Read The Watchmaker's Daughter: A Memoir Online
Authors: Sonia Taitz
And this Irish boy is somehow familiar and familial to me. Brendan’s hair is black, like mine, his face pale like mine, and his cheeks and lips are flushed with blood. His dorm room is black and red, and he is passion and precision, Jesuitical exactitude and keening violins. Brendan has eyebrows like Jack Nicholson’s and a mouth like a wicked Cupid. He is hot and hostile, languid and passionate. There is no understanding him; he is an almost untamable creature. He is a grown-up Billy, my playground tormentor, the one who shoved dirt into my impossible Hebraic mouth.
Brendan’s desire for me temporarily, fleetingly, alters him, and the game changes me, too. I develop—and have never lost—a love of the lovely failure, a nostalgie de la boue. I think of dying for him, dropping off my Jewish perfection pedestal and into a state of luscious entropy.
He is a classics scholar, a boy from an elite Catholic prep school right across the street from my own East Side Jewish one. At Columbia he reads Greek and Roman, he quotes Ovid and Sophocles. I appreciate his learnedness; yeshiva made me a linguist and a textual analyst, too. He is intricate, a Dionysian Talmudist. We meet at the Metropolitan Museum, among the orange and black urns commemorating eternal strength and beauty. He is a black and orange urn to me, emblem of a timeless passion.
Brendan tells me that he knows he will die young, strong, and beautiful. I am mesmerized. He kisses me after he says this, and I don’t want the kiss to end. I want to keep it alive, I want to keep him alive. The fact that our breaths must part inflames me. Despite my courtesanal façade, he is the first man I actually desire. Now I understand the dark, lustful feelings I have long (and calculatedly) inspired in others. Now there is no calculation; now there is instinct and wildness—all new to me, and soon as necessary as air. Also new to me is the pain that such feelings can cause, a new pain that makes the divide between the sexes seem as unbridgeable (and as necessary for me to bridge) as that between one people and another.
☆ ☆ ☆ ☆ ☆ ☆ ☆
DIRECTIVES:
1/ In the memoir excerpt, swap "luscious entropy" for "sweet decay" and write out the passage between "Brendan’s desire for" and "of luscious entropy.", inclusive.
2/ According to the memoir excerpt, where do the narrator and Brendan meet?

DATA SHOWN:
☆ ☆ ☆ ☆ ☆ ☆ ☆
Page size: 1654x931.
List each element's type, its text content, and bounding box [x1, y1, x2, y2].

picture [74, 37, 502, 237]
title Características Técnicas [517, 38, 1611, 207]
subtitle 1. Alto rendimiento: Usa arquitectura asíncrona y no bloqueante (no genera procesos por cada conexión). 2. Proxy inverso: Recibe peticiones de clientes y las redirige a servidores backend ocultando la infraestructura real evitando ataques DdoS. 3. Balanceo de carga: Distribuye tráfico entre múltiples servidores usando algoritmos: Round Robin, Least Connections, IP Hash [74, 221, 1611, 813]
☆ ☆ ☆ ☆ ☆ ☆ ☆
TASK-BY-TASK RESULTS:
1/
Brendan’s desire for me temporarily, fleetingly, alters him, and the game changes me, too. I develop—and have never lost—a love of the lovely failure, a nostalgie de la boue. I think of dying for him, dropping off my Jewish perfection pedestal and into a state of sweet decay.

2/ They meet at the Metropolitan Museum, among the orange and black urns.